Simulate the process as it actually occurs within the company setting/work environment (real world). I suspect they might be receiving multiple calls, while also working with another customer? A timer could be setup for each interaction that limits the amount of time they have to respond. A post feedback and evaluation could occur after each interaction.  Another option for the scenario would be to show the opposite of what should be done. For example, show them someone doing it incorrectly and then follow up with how to do it the "right" way. 

Hope this helps.

Nick Elkins

If I'm not mistaken, secret shopping is to evaluate customer service and knowledge of products. Wouldn't a better use of your development time be to better the staff's ability to answer ALL customer questions rather than spotting the secret shopper? If you focus on providing top-notch quality service to every person who calls in, then the secret shopper problem solves itself.

Mike Jones

I definitely think a scenario-based game could benefit your learners, Josh—but I also agree with Nick Elkins that your learners would be better off with a focus on overall customer service, instead of "spot the secret shopper." Since the point of the secret shopper is to evaluate your retail employee's ability to provide excellent customer service while demonstrating knowledge of whatever it is they are selling, you could structure it this way:

  • Have a series of "callers" that the learner can choose from—they'll deal with all of them eventually, but giving them the option of where to start and where to go next helps with motivation.
  • The learner then gets a set of 3 things that they can choose to say as a greeting to the customer/caller.
  • When the learner makes a choice, the caller's reaction changes and they respond—if they choose something really wrong, then you can use it as an opportunity to spot-check and provide remedial information before they try again.
  • Repeat that cycle for the duration of your call/customer interaction, maybe even add some sort of a point system/status meter with achievements that can be unlocked.
  • After all of the customers are complete, then ask the learner to identify which caller(s) were a secret shopper—it shouldn't be obvious, since part of the secret shopper's job is to be inconspicuous.

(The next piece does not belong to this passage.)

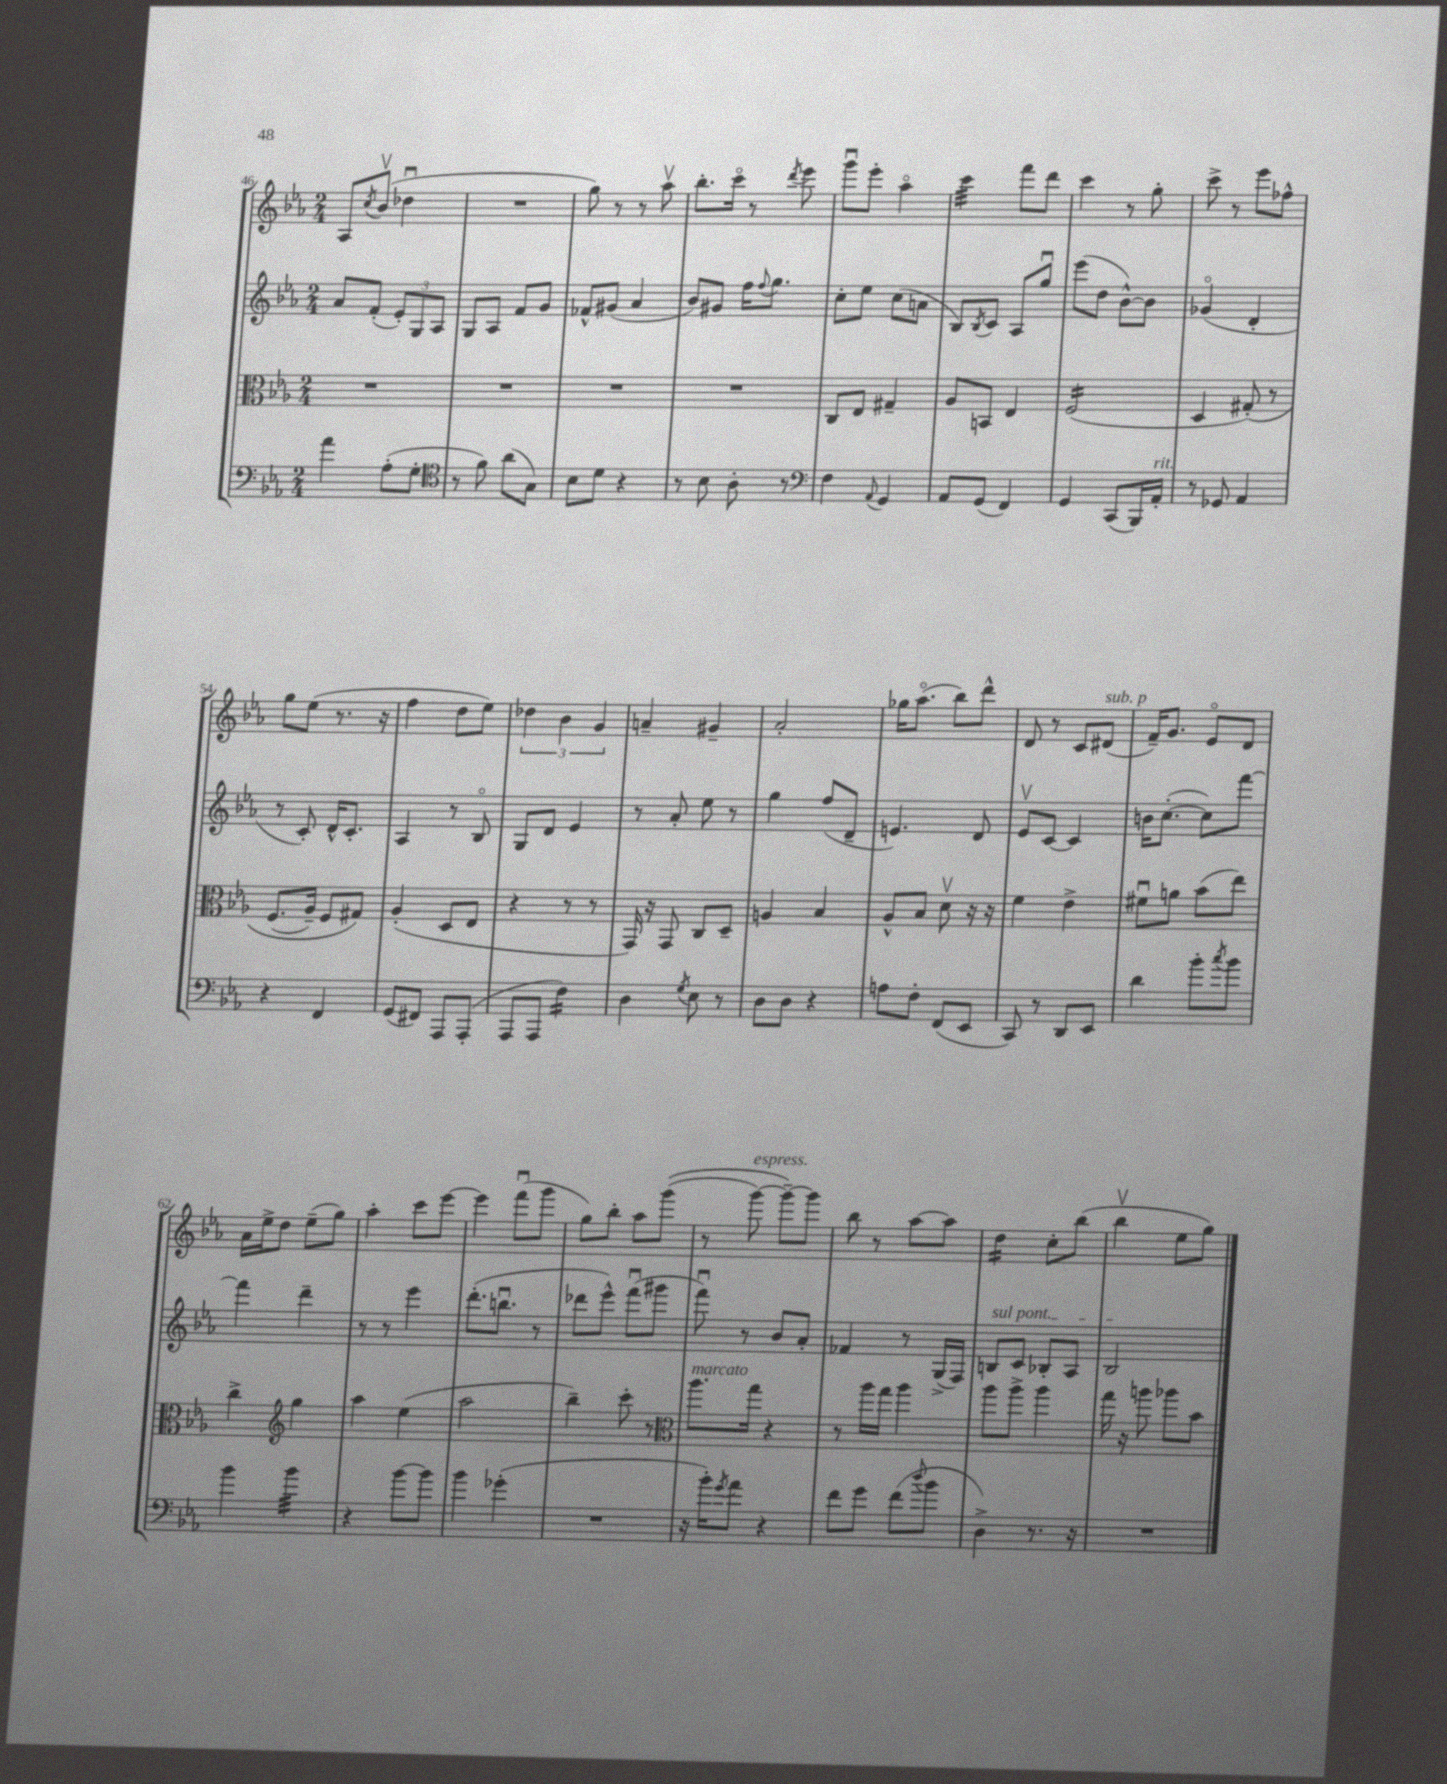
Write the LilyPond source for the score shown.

If you want to go into greater detail about what a secret shopper's role is, you can go into greater detail at this point. But I think focusing on trying to pick out a secret shopper defeats the purpose of the secret shopper program in your overall customer service strategy.

Best of luck!

Dave Ferguson

I tend to agree with the idea that delivering quality customer service is the (likely) goal, as opposed to spotting a secret shopper (who I assume is working for your organization, rather than a competitor).

Still it seems from your explanation that the people taking the customer calls are aware that there are secret shoppers (by whatever term) and that the role of such shoppers is a quality-assurance one.

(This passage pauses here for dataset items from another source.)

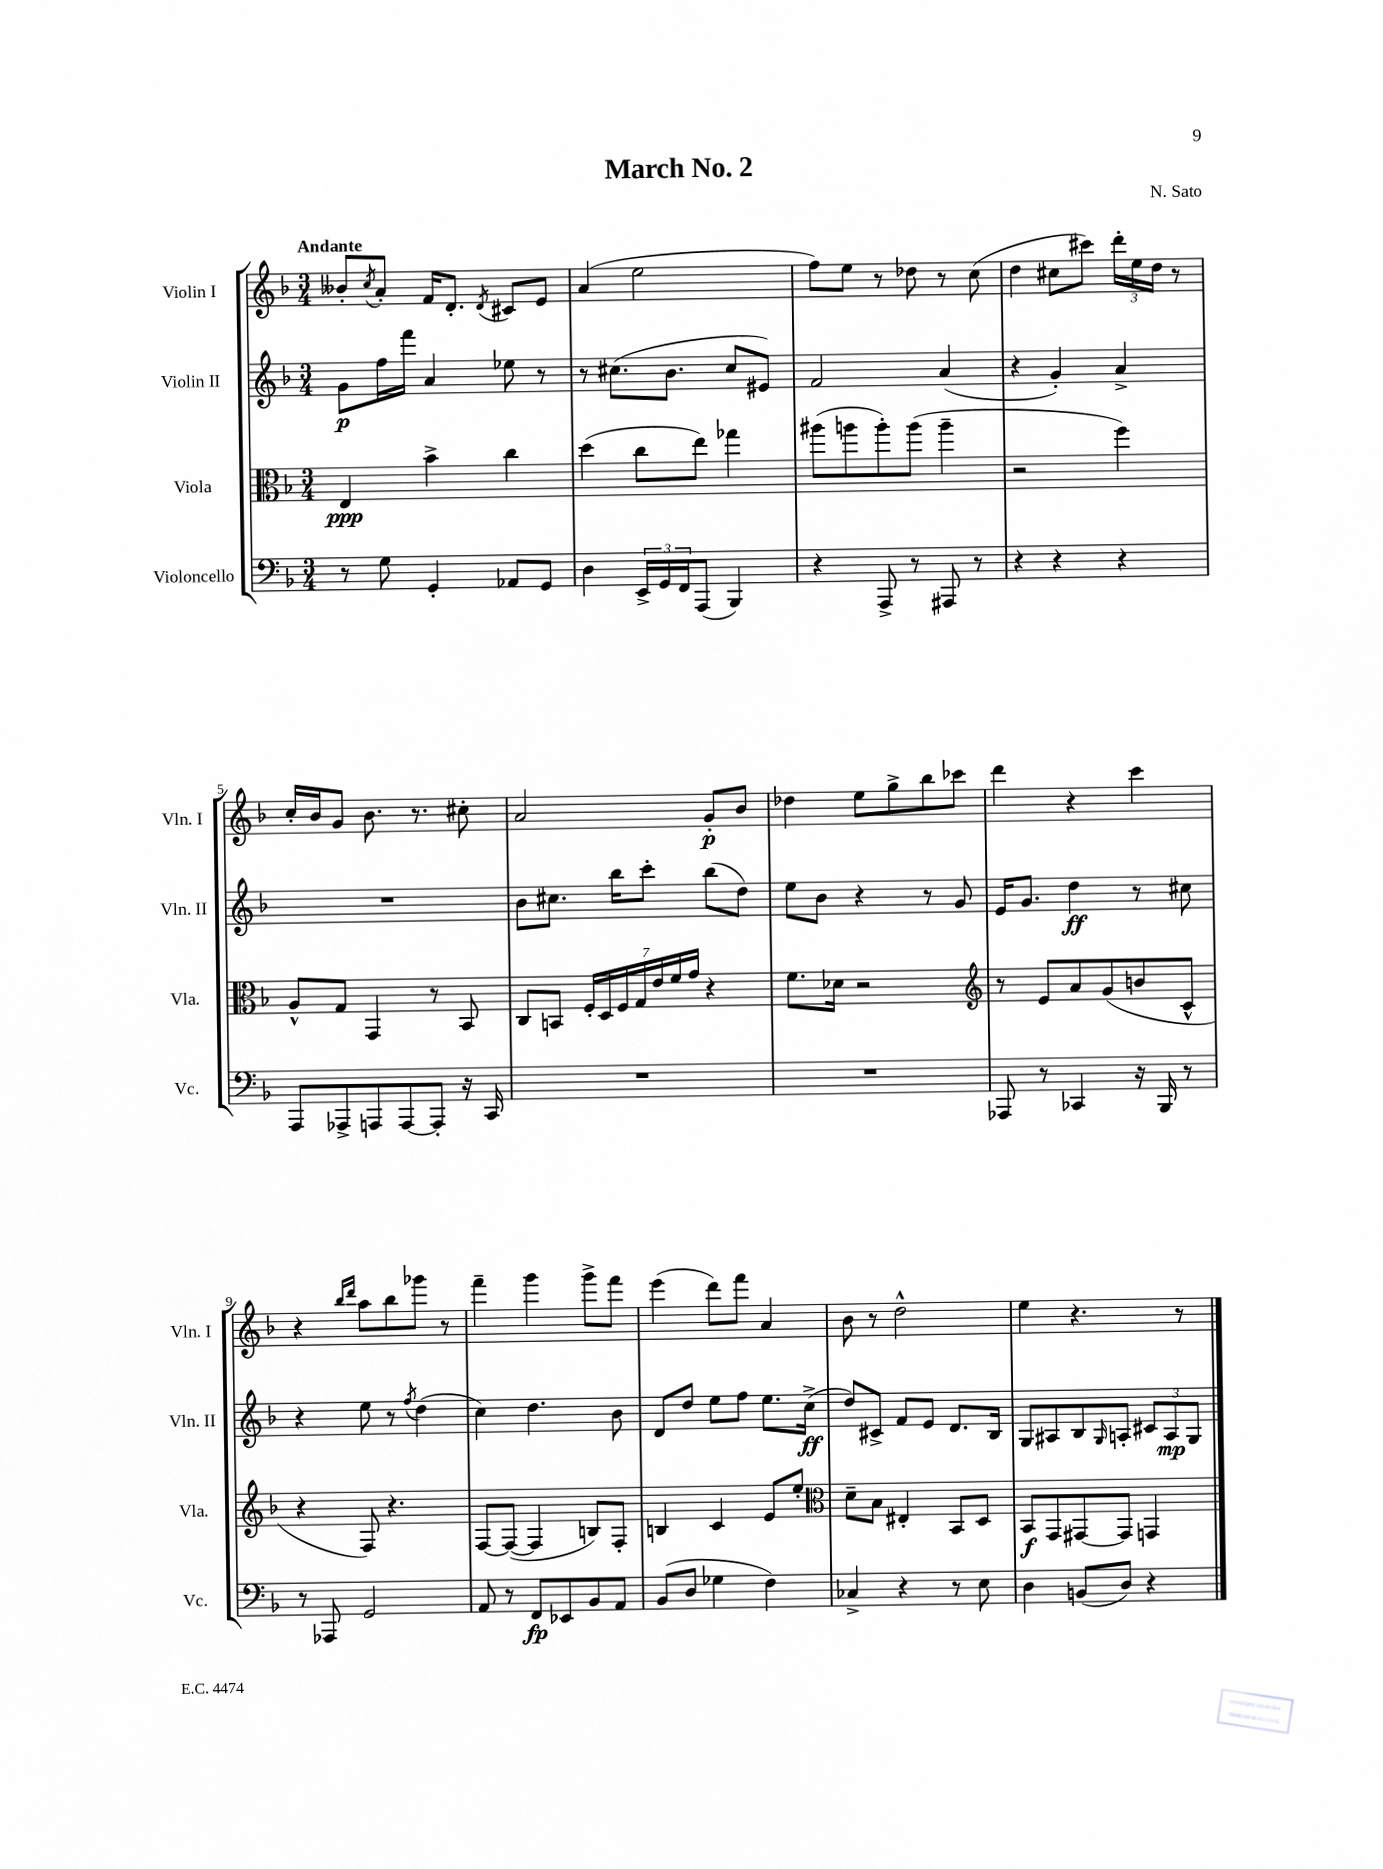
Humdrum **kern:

**kern	**kern	**kern	**kern
*staff4	*staff3	*staff2	*staff1
*clefF4	*clefC3	*clefG2	*clefG2
*k[b-]	*k[b-]	*k[b-]	*k[b-]
*M3/4	*M3/4	*M3/4	*M3/4
8r	4E	8g	8b--'
.	.	.	8qcc
8G	.	16ff	8a'
.	.	16fff	.
4GG'	4b-^	4a	16f
.	.	.	8.d'
.	.	.	8qd
8AA-	4cc	8ee-	8c#
8GG	.	8r	8e
=	=	=	=
4D	(4dd	8r	(4a
.	.	(8.cc#	.
24EE^	8cc	.	2ee
24GG	.	.	.
.	.	8.b-	.
24FF	.	.	.
(8AAA	8ee)	.	.
4BBB-)	4gg-	8cc#	.
.	.	8e#)	.
=	=	=	=
4r	(8aa#	2f	8ff)
.	8aa	.	8ee
8AAA^	8aa')	.	8r
8r	(8aa	.	8dd-
8AAA#	4aa~	(4a	8r
8r	.	.	(8cc
=	=	=	=
4r	2r	4r	4dd
4r	.	4g')	8cc#
.	.	.	8ccc#)
4r	4ff)	4a^	24ddd'
.	.	.	24ee
.	.	.	24dd
.	.	.	8r
=	=	=	=
8AAA	8A^^	2.r	16cc'
.	.	.	16b-
8AAA-^	8G	.	8g
8AAA	4GG	.	8.b-
[8AAA	.	.	.
.	.	.	8.r
8AAA']	8r	.	.
16r	8BB-	.	8cc#'
16CC	.	.	.
=	=	=	=
2.r	8C	8b-	2a
.	8BB	8.cc#	.
.	28F'	.	.
.	28D	.	.
.	.	16bb-	.
.	28F	.	.
.	28G	.	.
.	.	8ccc'	.
.	28e	.	.
.	28f	.	.
.	28g	.	.
.	4r	(8bb-	8g'
.	.	8dd)	8b-
=	=	=	=
2.r	8.f	8ee	4dd-
.	.	8b-	.
.	16d-	.	.
.	2r	4r	8ee
.	.	.	8gg^
.	.	8r	8bb-
.	.	8g	8ccc-
=	=	=	=
*	*clefG2	*	*
8AAA-	8r	16e	4ddd
.	.	8.g	.
8r	8e	.	.
4CC-	8a	4dd	4r
.	(8g	.	.
16r	8b	8r	4ccc
16BBB-	.	.	.
8r	8c^^	8cc#	.
=	=	=	=
8r	4r	4r	4r
8AAA-	.	.	.
.	.	.	16qqbb-
.	.	.	16qqddd
2GG	8F)	8ee	8aa
.	4.r	8r	8bb-
.	.	8qff	.
.	.	(4dd	8ggg-
.	.	.	8r
=	=	=	=
8AA	[8F	4cc)	4fff~
8r	(8F_	.	.
8FF	4F]	4.dd	4ggg
8EE-	.	.	.
8BB-	8B)	.	8ggg^
8AA	8F'	8b-	8fff
=	=	=	=
(8BB-	4B	8d	(4eee
8D	.	8dd	.
4G-	4c	8ee	8ddd)
.	.	8ff	8fff
4F)	8e	8.ee	4a
.	8ee'	.	.
.	.	(16cc^	.
=	=	=	=
*	*clefC3	*	*
4C-^	8d~	8dd)	8b-
.	8B-	8c#^	8r
4r	4E#'	8f	2dd^^
.	.	8e	.
8r	8BB-	8.d	.
8E	8D	.	.
.	.	16B-	.
=	=	=	=
4D	8BB-	8G	4ee
.	8GG	8A#	.
(8BB	[8GG#	8B-	4.r
.	.	16qqG	.
8D)	8GG#]	8A'	.
4r	4GG	12c#	.
.	.	12A	.
.	.	.	8r
.	.	12G	.
==	==	==	==
*-	*-	*-	*-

The next question goes beyond delivery of training but relates to it: how does the organization use the secret-shopper data? Do people get in trouble, or is there a genuine effort to provide timely, specific, actionable feedback?

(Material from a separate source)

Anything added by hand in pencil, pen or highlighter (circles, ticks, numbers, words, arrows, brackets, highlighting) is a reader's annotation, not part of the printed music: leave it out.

You might follow the excellent scenario-based approach (regardless of who's asking the questions) with an explanation / demonstration of feedback and consequences in general ("here's how and what we hear from customers") and as a result of the secret-shopping.

That could come via follow-ons (Customer Angela later filled in the online survey... Customer Dan was contacted by marketing... Customer Ilona was actually a secret shopper) or even another batch of scenarios in which the learner sees/hears "someone else's" responses, perhaps rates/comments on their appropriateness, and then sees either the actual-customer or secret-shopper's own opinion of the exchange.

That could be especially good if you have cases where response ABC is businesslike and accurate in terms of content but the delivery or transaction could fall short on some customer-service level, or cases where errors are made because someone relies on memory instead of on procedures, references, or other guidance.